Ségur de la santé : vraie réforme ou opération de com ?
«Les grands-messes à Ségur ? On connaît, ironise le Dr Jacques Battistoni, qui préside MG France, premier syndicat de médecins généralistes. Avec Marisol Touraine [ministre de la santé du gouvernement Hollande, ndlr], il y en avait au moins une par an. Cette fois-ci, on s’interroge. C’est une opération de com, mais n’est-ce qu’une opération de com ?»
Le Ségur de la santé, du nom de l’avenue où est logé le ministère, vient de vivre une première semaine incertaine, confuse, peu novatrice. Revenons d’abord sur le fonctionnement de ce drôle d’objet. Au sein du comité Ségur national, 80 personnes, qui représentent quarante organisations ou structures, sont regroupées en visioconférence. Il y a de tout, des syndicalistes, beaucoup de médecins, des représentants de structures médico-sociales, et des absents de marque, à commencer par le collectif Inter-Urgences, pourtant à l’origine du mouvement de grève lancé il y a près de deux ans. «C’est incompréhensible et décevant», nous dit Hugo Huon, infirmier qui fut leur porte-parole. Autre absence notable, celle des infirmières, en très petit nombre, et des représentants des malades. «Les malades chroniques, c’est 20 millions de personnes. On n’est quasiment pas représentés, alors que si on nous avait écoutés pendant la crise, les choses auraient peut-être été moins difficiles», dit Marie Citrini, représentante des usagers de l’hôpital Saint-Antoine, à Paris. Comment tout ce petit monde va-t-il travailler ensemble ? C’est l’inconnu. Il y a des groupes de travail aux intitulés très administratifs, avec quatre grands piliers : «Transformer les métiers et revaloriser ceux qui soignent», «Définir une nouvelle politique d’investissement et de financement au service des soins», «Simplifier radicalement les organisations et le quotidien des équipes» et «Fédérer les acteurs de la santé dans les territoires au service des usagers». Avec, en haut, un comité national et, en parallèle, un groupe spécial sur les carrières et les rémunérations.

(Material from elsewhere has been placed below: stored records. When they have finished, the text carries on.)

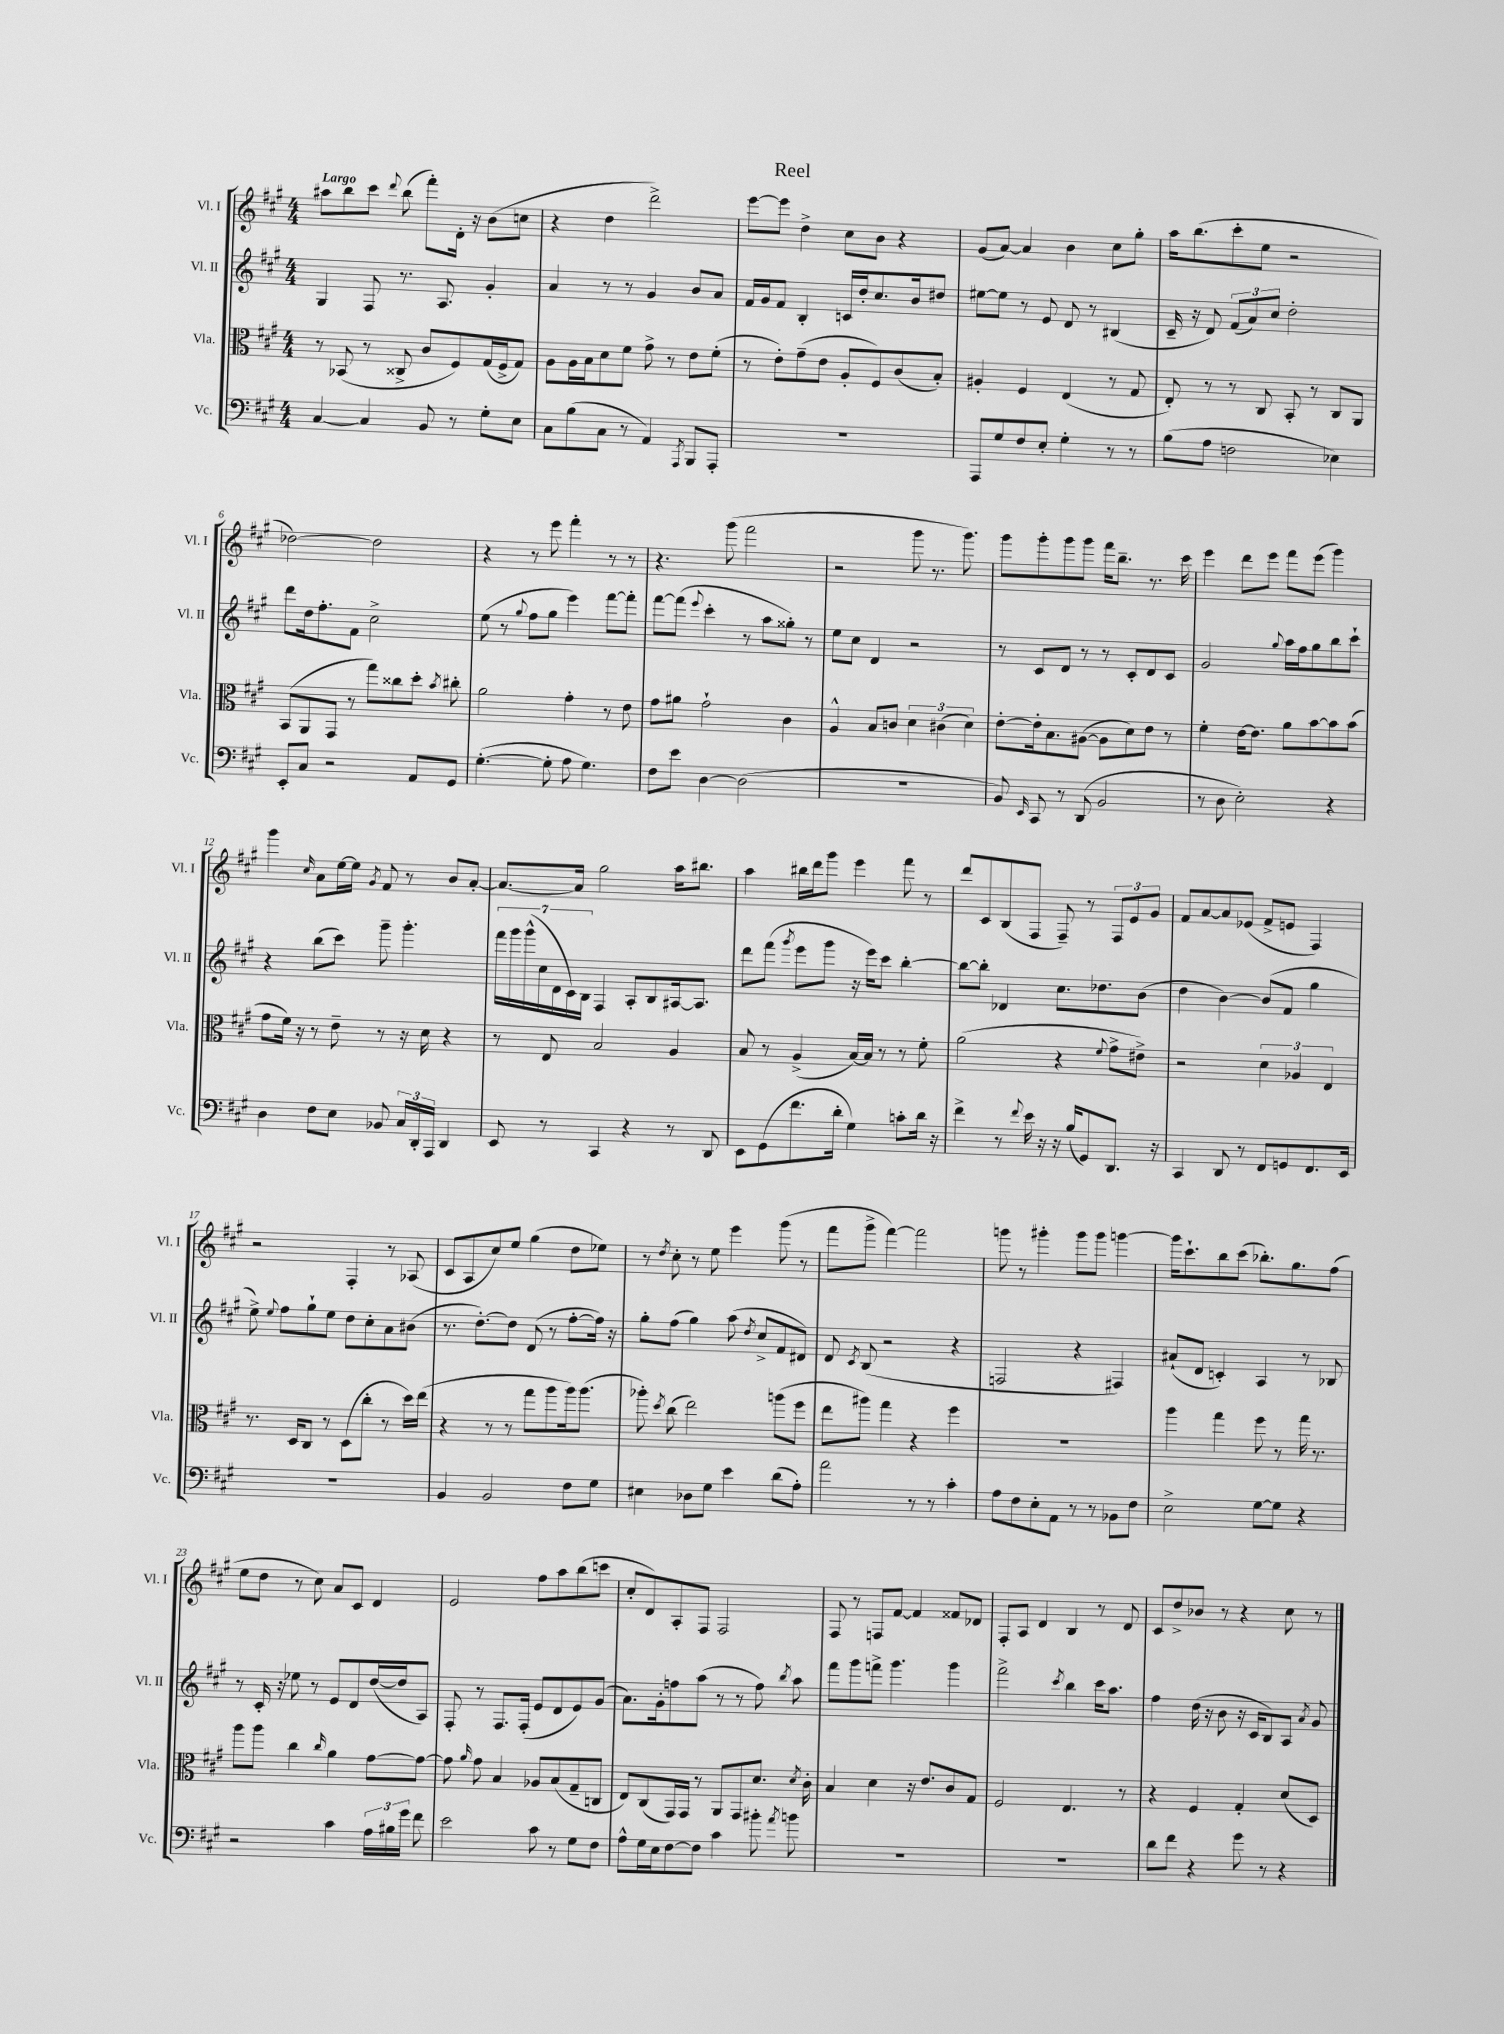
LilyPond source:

\header { title = "Reel" }
<<
\new StaffGroup <<
\new Staff = "s0" \with { instrumentName = "Vl. I" shortInstrumentName = "Vl. I" } {
    \clef treble \key a \major \numericTimeSignature \time 4/4 \tempo "Largo"
    \autoBeamOff ais''8[ b''8 cis'''8] \appoggiatura { d'''8 } b''8( fis'''8[-.) d'16]-. r16 b'8[( c''8] |
    r4 d''4 d'''2->) |
    e'''8[~ e'''8] d''4-> cis''8[ b'8] r4 |
    gis'8[( a'8]~) a'4 b'4 cis''8[ gis''8]-. |
    a''16[ b''8.( cis'''8-. e''8] r2 |
    des''2~) des''2 |
    r4 r8 e'''8 fis'''4-. r8 r8 |
    r4. gis'''8( fis'''2 |
    r2 gis'''8 r8. gis'''8.) |
    gis'''8[ gis'''8-. gis'''8 gis'''8] fis'''16[ b''8.]-- r8. cis'''16 |
    e'''4 d'''8[ e'''8] fis'''8[ e'''8]( gis'''4) |
    gis'''4 \grace { cis''16 } a'8[ e''16~ e''16] \acciaccatura { gis'8 } fis'8 r8 b'8[ a'8]~-. |
    a'8.[~ a'16] gis''2 a''16[ bis''8.] |
    a''4 bis''16[ d'''16 gis'''8] e'''4 fis'''8 r8 |
    d'''8[ cis'8 b8( fis8] fis8--) r8 \tuplet 3/2 { fis8[ e'8 gis'8] } |
    fis'8[ a'8~ a'8 ees'8]( fis'8[-> e'8] fis4) |
    r2 fis4-. r8 aes8( |
    cis'8[ a8 cis''8) e''8] gis''4( d''8[ ees''8]) |
    r8 \acciaccatura { d''8 } cis''8-. r8 e''8 e'''4 gis'''8( r8 |
    fis'''8[ gis'''8]-> fis'''4~) fis'''2 |
    g'''8 r8 gis'''4-. gis'''8[ gis'''8] g'''4~ |
    g'''16[ cis'''8.-! b''8 cis'''8]( bes''8.[-.) gis''8. fis''8]( |
    e''8[ d''8] r8 cis''8) a'8[ cis'8] d'4 |
    e'2 fis''8[ a''8 b''8( c'''8] |
    cis''8[-. d'8) a8-. fis8] fis2 |
    fis8 r8 f8[ fis'8]~ fis'4 fisis'8[ des'8] |
    fis8[-. a8] d'4 b4 r8 d'8 |
    cis'8[ d''8-> bes'8] r8 r4 cis''8 r8 \bar "|." |
}
\new Staff = "s1" \with { instrumentName = "Vl. II" shortInstrumentName = "Vl. II" } {
    \clef treble \key a \major \numericTimeSignature \time 4/4
    \autoBeamOff gis4 fis8 r8. a8. gis'4-. |
    a'4 r8 r8 gis'4 b'8[ a'8] |
    fis'16[ gis'16 fis'8] b4-. c'16[ d''16-. cis''8. b'16 dis''8] |
    eis''8[~ eis''8] r8 e'8 d'8 r8 bis4( |
    cis'16-- r16 d'8) \tuplet 3/2 { fis'8[( a'8) cis''8] } d''2-. |
    d'''8[ d''16 fis''8.-. fis'8] cis''2-> |
    e''8( r8 \appoggiatura { gis''8 } fis''8[ gis''8] e'''4) fis'''8[~ fis'''8]-. |
    fis'''8[~ fis'''8]( \appoggiatura { e'''8 } cis'''4-. r8 a''8[ gisis''8]-.) r8 |
    e''8[ cis''8] d'4 r2 |
    r8 cis'8[ d'8] r8 r8 cis'8[-. d'8 cis'8] |
    gis'2 \appoggiatura { gis''8 } a''16[ fis''16 gis''8 b''8 cis'''8]-! |
    r4 b''8[( cis'''8]) gis'''8-- gis'''4.-. |
    \tuplet 7/4 { fis'''16[ gis'''16 gis'''16-^( cis''16 d'16 cis'16) b16] } fis4 a8[-. b8 ais16~ ais8.] |
    d'''8[ fis'''8]( \acciaccatura { gis'''8 } e'''8[ gis'''8] r16 e'''16[) cis'''8] b''4~-. |
    b''8[~ b''8]-. des'4 cis''8.[ des''8. b'8]( |
    d''4 b'4~) b'8[( fis'8] gis''4 |
    e''8->) \appoggiatura { e''8 } fis''8[ gis''8-! e''8] d''8[ cis''8-. a'8 bis'8]( |
    r8. d''8.[~-.) d''8] d'8( r8 fis''8[~-. fis''16]) r16 |
    gis''8[-. fis''8]( gis''4) a''8( \acciaccatura { d''8 } cis''8[-> fis'8 dis'8]) |
    d'8 \acciaccatura { cis'8 } b8( r2 r4 |
    f2 r4 fis4) |
    ais'8[-!( d'8] c'4-.) a4 r8 bes8 |
    r8 cis'16-. r16 ees''8 r8 e'8[ d'8 d''16~( d''16 a8]) |
    fis8-. r8 fis8.[ fis16]-.( e'8[ d'8 e'8) gis'8]( |
    a'8.[) gis'16-. f''8 a''8]( r8 r8 f''8) \acciaccatura { b''8 } a''8 |
    fis'''8[ gis'''8 f'''8]-> gis'''4. gis'''4 |
    fis'''2-> \acciaccatura { cis'''8 } b''4 cis'''16[ a''8.] |
    fis''4 d''16( r16 b'8 r16 cis'16[ b8) a8] \acciaccatura { a'8 } gis'8 \bar "|." |
}
\new Staff = "s2" \with { instrumentName = "Vla." shortInstrumentName = "Vla." } {
    \clef alto \key a \major \numericTimeSignature \time 4/4
    \autoBeamOff r8 bes,8( r8 cisis8-> cis'8[ fis8) gis16( fis16-> gis8]) |
    a8[ a16 b16 d'8 fis'8] gis'8-> r8 e'8[ fis'8]-.( |
    r8 e'8[-.) gis'8--( e'8] a8[-. fis8) cis'8( b8]-.) |
    ais4-. fis4 e4( r8 gis8 |
    e8-.) r8 r8 cis8 b,8-. r8 cis8[ a,8] |
    b,8[( a,8 gis,8] r8 gis''8[) cisis''8 d''8]-. \acciaccatura { b'8 } cis''8-. |
    a'2 gis'4-. r8 e'8 |
    gis'8[ ais'8] gis'2-! cis'4 |
    a4-^ b8[ c'8] \tuplet 3/2 { d'4 cis'4( d'4) } |
    e'8[~-. e'16-. b8. ais8]~( ais8[ d'8) e'8] r8 |
    fis'4-. e'16[~ e'8.] a'8[ b'8~ b'8 b'8]( |
    gis'8[ fis'16]) r16 r8 e'8-- r8 r16 d'16 r4 |
    r8 e8 b2 a4 |
    b8 r8 a4->( b16[~) b16] r8 r8 fis'8-. |
    a'2( r4 \appoggiatura { fis'8 } gis'8[-> eis'8]->) |
    r2 \tuplet 3/2 { d'4 aes4 e4 } |
    r8. d16[ cis8] r8 d8[( cis''8]-. r8 d''16[) e''16]( |
    r4 r8 r8 gis''8[ a''8 a''16) a''8.]( |
    aes''8-.) \acciaccatura { d''8 } cis''8( e''2) a''8[( fis''8] |
    e''8[ ais''8]) gis''4 r4 fis''4 |
    R1 |
    a''4 gis''4 fis''8 r8 gis''16 r8. |
    a''8[ a''8] cis''4 \grace { cis''16 } a'4 gis'8[~ gis'8]~ |
    gis'8 \grace { a'16 } gis'8 b4 aes8[ b8( gis8-- c8] |
    e8[) cis8( gis,16) gis,16] r8 a,8[ gis,8 d'8.] \acciaccatura { d'8 } cis'16-. |
    b4 d'4 r16 e'8.[ cis'8 gis8] |
    fis2 e4. r8 |
    r4 fis4 gis4-. d'8[( d8]) \bar "|." |
}
\new Staff = "s3" \with { instrumentName = "Vc." shortInstrumentName = "Vc." } {
    \clef bass \key a \major \numericTimeSignature \time 4/4
    \autoBeamOff cis4~ cis4 b,8 r8 gis8[-. e8] |
    cis8[ b8( cis8] r8 a,4) \acciaccatura { a,,8 } b,,8[ a,,8]-. |
    R1 |
    a,,8[ gis8 fis8 e8]-. gis4-. r8 r8 |
    b8[( a8] f2 ees4) |
    e,8[-. cis8] r2 a,8[ gis,8] |
    gis4.~-.( gis8-. a8 gis4.) |
    fis8[ e'8] d4~ d2( |
    R1 |
    b,8) \grace { e,16 } cis,8 r8 d,8( b,2 |
    r8 d8 e2-.) r4 |
    d4 fis8[ e8] bes,8 \tuplet 3/2 { cis16[ d,16-. a,,16] } d,4 |
    e,8 r8 cis,4 r4 r8 d,8 |
    e,8[ gis,8( fis'8. d'16]-. gis4) c'8[-. d'16] r16 |
    fis'4-> r8 \appoggiatura { fis'8 } e'16 r16 r16 b16[( gis,8) d,8.] r16 |
    cis,4 d,8 r8 fis,8[ g,8 fis,8. e,16] |
    R1 |
    b,4 b,2 fis8[ gis8] |
    eis4 des8[ gis8] e'4 d'8[( a8]-.) |
    a'2 r8 r8 cis'4-. |
    a8[ fis8 e8-. a,8] r8 r8 bes,8[ fis8] |
    e2-> gis8[~ gis8] r4 |
    r2 cis'4 \tuplet 3/2 { a16[ bis16 gis'16] } fis'8 |
    e'2 cis'8 r8 gis8[ fis8] |
    a8[-^ gis16 e16 fis8~ fis8] cis'4 bis'8-. \acciaccatura { a'8 } b'8 |
    R1 |
    R1 |
    d'8[ fis'8] r4 gis'8 r8 r4 \bar "|." |
}
>>
>>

Pour faire tourner cette architecture délicate, l’ancienne secrétaire générale de la CFDT Nicole Notat sera épaulée par trois inspecteurs généraux des affaires sociales aux profils extrêmement classiques. «Sur la méthode de travail, on ne sait rien, j’attends un calendrier», constate le Dr Battistoni. «C’est le flou, on ignore qui participe au groupe de travail, on sait juste qu’il y a un comité de pilotage qui se réunira tous les jeudis», lâche la Dre Anne Gervais, du collectif Inter-Hôpitaux.
Clairement, le gouvernement n’a donc pas choisi de débat public, ni même de faire fonctionner de façon transparente une démocratie sanitaire. «Ce n’était pas vraiment possible vu l’objectif de faire vite», concède-t-on au ministère de la Santé. Si on laisse de côté la question des rémunérations, les dossiers chauds sont archiconnus.
«Le risque, c’est qu’ils veulent du consensus. Or, pour avancer, il ne faut pas avoir peur des divergences», s’inquiète le Pr André Grimaldi, coordonnateur du «manifeste des soignants».